Stormy Weather

23 September 2005

Katrina devastated New Orleans and Mississippi. Now Rita is slamming into the Texas coast. Where do these names come from? Who picks them?

Traditionally, hurricanes were named for the saint’s day on which the hurricane occurred. This practice was prevalent in the Spanish West Indies. The same storm could have different names in different locales, depending on the day it struck each location as it moved across the Caribbean. On 13 September 1876, Hurricane San Felipe hit Puerto Rico. 52 years later, on 13 September 1928, Hurricane San Felipe the Second hit the island. This practice was even Anglicized on occasion; the September 1935 storm that devastated New England is known as the Labor Day storm.

With the advent of modern meteorology and storm tracking, the use of names that changed daily was untenable.

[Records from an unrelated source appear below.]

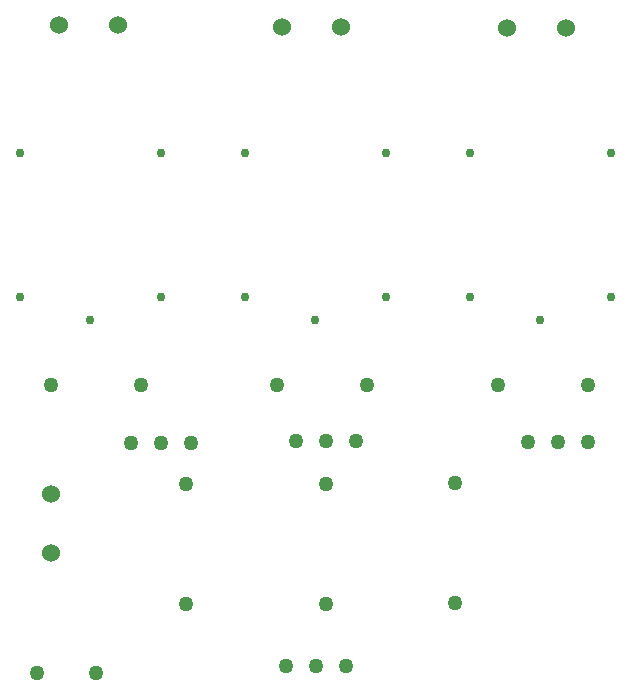
<source format=gbr>
G04 PROTEUS GERBER X2 FILE*
%TF.GenerationSoftware,Labcenter,Proteus,8.8-SP1-Build27031*%
%TF.CreationDate,2021-01-10T00:14:03+00:00*%
%TF.FileFunction,Plated,1,2,PTH*%
%TF.FilePolarity,Positive*%
%TF.Part,Single*%
%TF.SameCoordinates,{98ac7ad0-3a1b-4910-adea-4d28a6190023}*%
%FSLAX45Y45*%
%MOMM*%
G01*
%TA.AperFunction,ComponentDrill*%
%ADD27C,0.762000*%
%TA.AperFunction,ComponentDrill*%
%ADD28C,1.270000*%
%ADD29C,1.524000*%
%TD.AperFunction*%
D27*
X-9017000Y+381000D03*
X-7817000Y+381000D03*
X-8417000Y+181000D03*
X-9017000Y+1601000D03*
X-7817000Y+1601000D03*
X-7112000Y+381000D03*
X-5912000Y+381000D03*
X-6512000Y+181000D03*
X-7112000Y+1601000D03*
X-5912000Y+1601000D03*
D28*
X-7985760Y-365760D03*
X-8747760Y-365760D03*
X-6078220Y-368300D03*
X-6840220Y-368300D03*
X-4201160Y-368300D03*
X-4963160Y-368300D03*
D27*
X-5207000Y+381000D03*
X-4007000Y+381000D03*
X-4607000Y+181000D03*
X-5207000Y+1601000D03*
X-4007000Y+1601000D03*
D28*
X-8074660Y-861060D03*
X-7820660Y-861060D03*
X-7566660Y-861060D03*
X-6680200Y-838200D03*
X-6426200Y-838200D03*
X-6172200Y-838200D03*
X-4711700Y-850900D03*
X-4457700Y-850900D03*
X-4203700Y-850900D03*
X-6426200Y-2222500D03*
X-6426200Y-1206500D03*
X-5334000Y-2209800D03*
X-5334000Y-1193800D03*
X-7607300Y-2222500D03*
X-7607300Y-1206500D03*
D29*
X-8686800Y+2679700D03*
X-8186420Y+2679700D03*
D28*
X-6761480Y-2743200D03*
X-6507480Y-2743200D03*
X-6253480Y-2743200D03*
D29*
X-6794500Y+2667000D03*
X-6294120Y+2667000D03*
X-4889500Y+2654300D03*
X-4389120Y+2654300D03*
D28*
X-8366760Y-2804160D03*
X-8867140Y-2804160D03*
D29*
X-8747760Y-1793240D03*
X-8747760Y-1292860D03*
M02*

</source>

The use of women’s names for storms began in the 1940s, following the use of a woman’s name for a storm in the 1941 novel Storm by George Stewart. Women’s names were used exclusively until 1978, except for 1951-52 when storms were named after the phonetic alphabet (Able, Baker, Charlie, etc.). In 1978, male names were added to the list of names for Pacific storms and a year later, Atlantic storm name list followed suit.

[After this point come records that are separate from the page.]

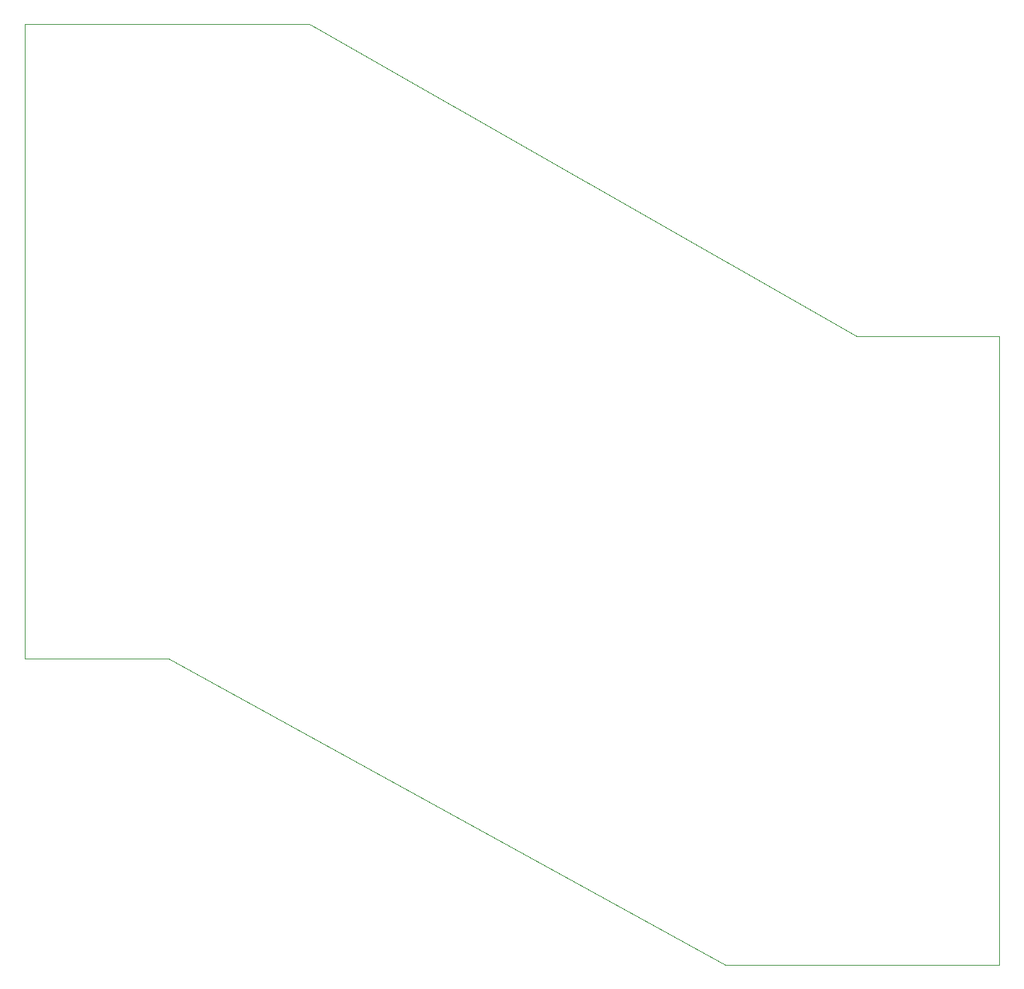
<source format=gbr>
%TF.GenerationSoftware,KiCad,Pcbnew,(6.0.5)*%
%TF.CreationDate,2022-07-10T16:44:07-04:00*%
%TF.ProjectId,64-STEPPER-CONTROLLER,36342d53-5445-4505-9045-522d434f4e54,rev?*%
%TF.SameCoordinates,Original*%
%TF.FileFunction,Profile,NP*%
%FSLAX46Y46*%
G04 Gerber Fmt 4.6, Leading zero omitted, Abs format (unit mm)*
G04 Created by KiCad (PCBNEW (6.0.5)) date 2022-07-10 16:44:07*
%MOMM*%
%LPD*%
G01*
G04 APERTURE LIST*
%TA.AperFunction,Profile*%
%ADD10C,0.100000*%
%TD*%
G04 APERTURE END LIST*
D10*
X123190000Y-30480000D02*
X90170000Y-30480000D01*
X90170000Y-104140000D02*
X106807000Y-104140000D01*
X203200000Y-139700000D02*
X203200000Y-66675000D01*
X123190000Y-30480000D02*
X186690000Y-66675000D01*
X171450000Y-139700000D02*
X203200000Y-139700000D01*
X90170000Y-104140000D02*
X90170000Y-30480000D01*
X203200000Y-66675000D02*
X186690000Y-66675000D01*
X171450000Y-139700000D02*
X106807000Y-104140000D01*
M02*

</source>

For each year the World Meteorological Organization creates a list of 21 male and female names for Atlantic storms, one for each letter of the alphabet (letters Q, U, X, Y, and Z are not used due to the relatively few names that begin with those letters). The list includes French, Spanish, Dutch, and English names to reflect the languages spoken throughout the Caribbean. The names are periodically reused, although names of storms that cause significant destruction are retired from the list. So, it is unlikely that we will ever have a Katrina the Second.

The Tropical Prediction Center in Miami, Florida tracks Atlantic storms. As soon as one is identified with wind speeds in excess of 38 miles per hour (34 knots), the next name on the list is assigned to the storm. Not all of these tropical storms grow into hurricanes and not all make significant landfall. (Which explains why we can go from Katrina to Rita in only a few weeks.)

If the list of names is exhausted and more storms continue to arise, the plan is to start naming them with letters of the Greek alphabet (alpha, beta, gamma, etc.). This has never happened before, but is a near certainty this year as hurricane season runs through November and we’re already on Rita. The most storms on record in a single season is twenty one, recorded in 1933, but this was before the modern system of nomenclature was introduced. 1995 is second, with nineteen named storms that year.